At 35, he returned to the Browns at the start of the 1946 season. But the war had ended the previous year, and many of the veterans had started to return to organized baseball. And though Finney collected nine singles in 30 at-bats, a .300 average, the Browns released him on May 29.

That summer, Finney returned to his roots and played 45 games at first base and in the outfield for the last place Opelika Owls and later the second-place Valley Rebels, who represented the tri-city area of Valley and Lanett, Alabama, and West Point, Georgia, in the Georgia-Alabama League. He batted .299 and clubbed six home runs for the two teams.   

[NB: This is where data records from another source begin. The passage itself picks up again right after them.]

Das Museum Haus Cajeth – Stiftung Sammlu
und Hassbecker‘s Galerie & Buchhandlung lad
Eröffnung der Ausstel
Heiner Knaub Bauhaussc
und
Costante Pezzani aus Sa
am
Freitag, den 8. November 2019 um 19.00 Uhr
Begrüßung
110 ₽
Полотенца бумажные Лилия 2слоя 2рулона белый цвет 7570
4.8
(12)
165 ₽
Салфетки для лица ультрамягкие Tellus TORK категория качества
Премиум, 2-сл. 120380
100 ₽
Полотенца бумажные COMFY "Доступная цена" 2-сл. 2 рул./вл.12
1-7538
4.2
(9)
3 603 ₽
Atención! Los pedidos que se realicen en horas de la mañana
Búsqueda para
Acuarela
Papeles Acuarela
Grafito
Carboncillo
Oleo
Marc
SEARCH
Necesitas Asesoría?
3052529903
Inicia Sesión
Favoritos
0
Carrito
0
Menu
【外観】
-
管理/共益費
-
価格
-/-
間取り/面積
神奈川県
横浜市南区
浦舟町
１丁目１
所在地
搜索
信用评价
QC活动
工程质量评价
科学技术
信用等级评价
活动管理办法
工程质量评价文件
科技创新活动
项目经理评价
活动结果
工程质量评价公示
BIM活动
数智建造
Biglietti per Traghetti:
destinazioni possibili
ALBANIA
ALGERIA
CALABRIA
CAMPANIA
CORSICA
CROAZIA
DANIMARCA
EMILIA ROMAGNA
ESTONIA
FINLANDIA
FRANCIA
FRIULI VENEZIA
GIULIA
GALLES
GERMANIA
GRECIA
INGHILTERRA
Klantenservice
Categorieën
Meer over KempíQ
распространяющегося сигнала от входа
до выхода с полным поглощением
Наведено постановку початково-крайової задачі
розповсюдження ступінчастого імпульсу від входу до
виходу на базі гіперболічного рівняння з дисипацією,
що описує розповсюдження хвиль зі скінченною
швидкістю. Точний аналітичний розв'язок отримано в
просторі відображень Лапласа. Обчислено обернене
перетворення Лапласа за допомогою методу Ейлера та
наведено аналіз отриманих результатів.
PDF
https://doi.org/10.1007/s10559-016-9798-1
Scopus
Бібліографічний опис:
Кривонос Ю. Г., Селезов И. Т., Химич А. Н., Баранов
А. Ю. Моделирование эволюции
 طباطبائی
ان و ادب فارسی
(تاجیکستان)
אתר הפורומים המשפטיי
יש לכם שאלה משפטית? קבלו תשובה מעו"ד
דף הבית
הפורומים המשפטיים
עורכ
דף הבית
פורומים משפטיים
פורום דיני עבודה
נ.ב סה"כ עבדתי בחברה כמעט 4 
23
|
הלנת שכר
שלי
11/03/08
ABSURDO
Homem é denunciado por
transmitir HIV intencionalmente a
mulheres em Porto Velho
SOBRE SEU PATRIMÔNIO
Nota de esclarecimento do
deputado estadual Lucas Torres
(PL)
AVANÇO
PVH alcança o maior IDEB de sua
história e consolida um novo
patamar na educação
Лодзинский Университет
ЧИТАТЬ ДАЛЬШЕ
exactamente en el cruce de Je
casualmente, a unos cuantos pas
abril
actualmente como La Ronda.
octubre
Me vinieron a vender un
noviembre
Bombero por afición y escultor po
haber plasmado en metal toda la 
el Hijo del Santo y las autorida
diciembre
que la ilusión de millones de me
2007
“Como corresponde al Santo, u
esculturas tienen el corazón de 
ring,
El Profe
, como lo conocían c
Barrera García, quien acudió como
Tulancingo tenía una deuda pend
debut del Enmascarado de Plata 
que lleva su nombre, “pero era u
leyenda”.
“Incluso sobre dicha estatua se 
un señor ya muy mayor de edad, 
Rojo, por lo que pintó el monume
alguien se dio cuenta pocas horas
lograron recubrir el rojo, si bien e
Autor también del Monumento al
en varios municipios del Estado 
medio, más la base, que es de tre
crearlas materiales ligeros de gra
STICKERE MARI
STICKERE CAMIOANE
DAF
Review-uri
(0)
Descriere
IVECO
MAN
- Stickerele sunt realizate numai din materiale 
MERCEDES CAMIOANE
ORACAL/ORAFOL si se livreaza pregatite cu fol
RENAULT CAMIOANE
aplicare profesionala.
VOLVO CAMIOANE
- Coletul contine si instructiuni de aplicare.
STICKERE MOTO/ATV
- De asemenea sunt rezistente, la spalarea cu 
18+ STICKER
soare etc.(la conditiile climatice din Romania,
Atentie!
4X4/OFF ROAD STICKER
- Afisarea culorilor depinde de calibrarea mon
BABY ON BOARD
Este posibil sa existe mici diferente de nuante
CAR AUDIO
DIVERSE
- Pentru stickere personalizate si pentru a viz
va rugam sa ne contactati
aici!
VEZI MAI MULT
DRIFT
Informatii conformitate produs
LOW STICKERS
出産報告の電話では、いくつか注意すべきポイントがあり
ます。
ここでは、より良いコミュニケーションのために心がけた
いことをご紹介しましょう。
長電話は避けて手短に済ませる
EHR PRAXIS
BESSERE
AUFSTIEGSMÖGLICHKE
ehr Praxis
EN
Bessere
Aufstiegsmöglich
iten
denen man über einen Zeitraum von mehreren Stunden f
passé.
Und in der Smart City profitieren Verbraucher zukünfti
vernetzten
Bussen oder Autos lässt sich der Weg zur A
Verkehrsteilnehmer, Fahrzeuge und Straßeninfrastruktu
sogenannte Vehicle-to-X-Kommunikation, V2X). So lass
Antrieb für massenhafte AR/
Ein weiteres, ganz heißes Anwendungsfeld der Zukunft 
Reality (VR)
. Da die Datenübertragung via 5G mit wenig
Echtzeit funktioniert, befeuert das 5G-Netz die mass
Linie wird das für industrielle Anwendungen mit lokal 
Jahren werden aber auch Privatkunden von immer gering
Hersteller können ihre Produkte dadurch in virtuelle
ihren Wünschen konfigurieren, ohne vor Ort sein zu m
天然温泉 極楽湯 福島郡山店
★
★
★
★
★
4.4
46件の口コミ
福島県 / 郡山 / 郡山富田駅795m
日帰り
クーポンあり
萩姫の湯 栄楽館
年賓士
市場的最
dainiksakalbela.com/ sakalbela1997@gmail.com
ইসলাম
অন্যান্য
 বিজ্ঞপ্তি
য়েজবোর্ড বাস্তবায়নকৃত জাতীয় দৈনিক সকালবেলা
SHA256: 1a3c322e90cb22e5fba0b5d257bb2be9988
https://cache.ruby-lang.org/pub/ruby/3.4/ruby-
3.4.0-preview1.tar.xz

Finney took one more shot at the brass ring when he pinch-hit unsuccessfully four times for the Philadelphia Phillies, his only at-bats in the National League, before the Phillies released him on May 13, 1947, at the age of 36.  

Less than a week later, with his major-league career done, Finney returned to the minors, this time with St. Petersburg in the Class C Florida International League. With the Saints floundering in last place and 17 games behind in the standings, his old teammate Jimmie Foxx was fired on May 17. Finney took over a few days later as a player-manager and guided St. Pete to a 71-80 record, good for fifth in the eight-team league.

Lou ran the family firm for the remainder of his life with Hal. Like Lou, Hal broke into the major leagues in 1931. That year he played 10 games; six at catcher and four as a pinch-hitter, for the Pirates. He played 31 games the next year, and 56 in 1933, when he hit his lone homer and drove in 18 runs. He played in five games in 1934, spent the rest of that season in the minors with the Albany (New York) Senators in the International League, missed the 1935 season because of a fractured skull and an eye injury suffered in a tractor accident and started the 1936 season without a hit in 35 at-bats before the Pirates released him. The brothers worked together in Chambers County until April 22, 1966, when Lou, at the age of 55, suffered a coronary thrombosis, a blockage of a coronary artery, and died at the Chambers County Hospital in La Fayette.